José León de Carranza tenía claro que el segundo acceso a la ciudad era esencial para el desarrollo de la capital
Desde el primer momento, el dictador negó el apoyo económico a su construcción
Transportes inicia la tramitación para cambiar el nombre José León de Carranza tenía claro que el segundo acceso a la ciudad era esencial para el desarrollo de la capital
Desde el primer momento, el dictador negó el apoyo económico a su construcción
Transportes inicia la tramitación para cambiar el nombre
Cuando José León de Carranza llegó a la Alcaldía de Cádiz en 1948, tenía en la cabeza varios proyectos. Uno era, para él, esencial para garantizar el desarrollo de la capital.

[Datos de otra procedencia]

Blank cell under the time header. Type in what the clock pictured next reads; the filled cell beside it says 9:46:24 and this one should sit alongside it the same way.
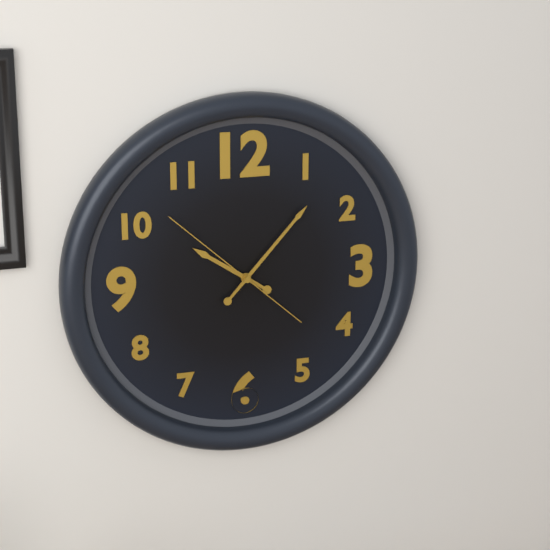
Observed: 10:07:52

A trompicones, la ciudad había iniciado la expansión por sus extramuros, aún dañada por la catástrofe de la explosión de la Base de Defensas Submarinas en agosto de 1947.
El casco antiguo ya estaba colmatado. Aún no se había inventado el término de ‘chabolismo vertical’, pero buena parte de intramuros malvivía en infraviviendas. La urbanización de Puerta Tierra era, así, la única oportunidad de trasladar a una parte de esta población y adecentar el casco histórico, incluso derribando viejos barrios como el de Santa María.
En este planteamiento, Carranza ya era consciente de los problemas de acceso a la ciudad. Una única vía, en una carretera entonces destartalada que conectaba la capital con San Fernando. Para llegar a Jerez, y más a Sevilla, había que rodear toda la Bahía, entonces por un camino con un único carril por sentido.
Ante esta realidad, José León de Carranza desempolvó un proyecto que ya había diseñado su padre, Ramón, cuando era alcalde en la década de los años 20: un puente sobre la Bahía que uniese Puntales con el Trocadero.
La necesidad de actuar sobre el problema habitacional y social que dejó la explosión de 1947, y la falta de recursos económicos en una España que aún vivía bajo la imposición de la autarquía de los primeros años de la dictadura, dejaron en un segundo plano el proyecto del puente.
Cuando lo recuperó, a mediados de la década de los años 50, ya se habían descartado los diseños de la etapa del primer Carranza, y se jugaba con una infraestructura que tuviese su pata gaditana en la zona de relleno que se estaba creando para el desarrollo de la Zona Franca de Cádiz.
Con esta idea bajo el brazo, José León de Carranza acudió ual Gobierno de Madrid, y al mismísimo general Franco en una de las visitas del dictador a Cádiz, para presentar el proyecto y conseguir financiación para ejecución.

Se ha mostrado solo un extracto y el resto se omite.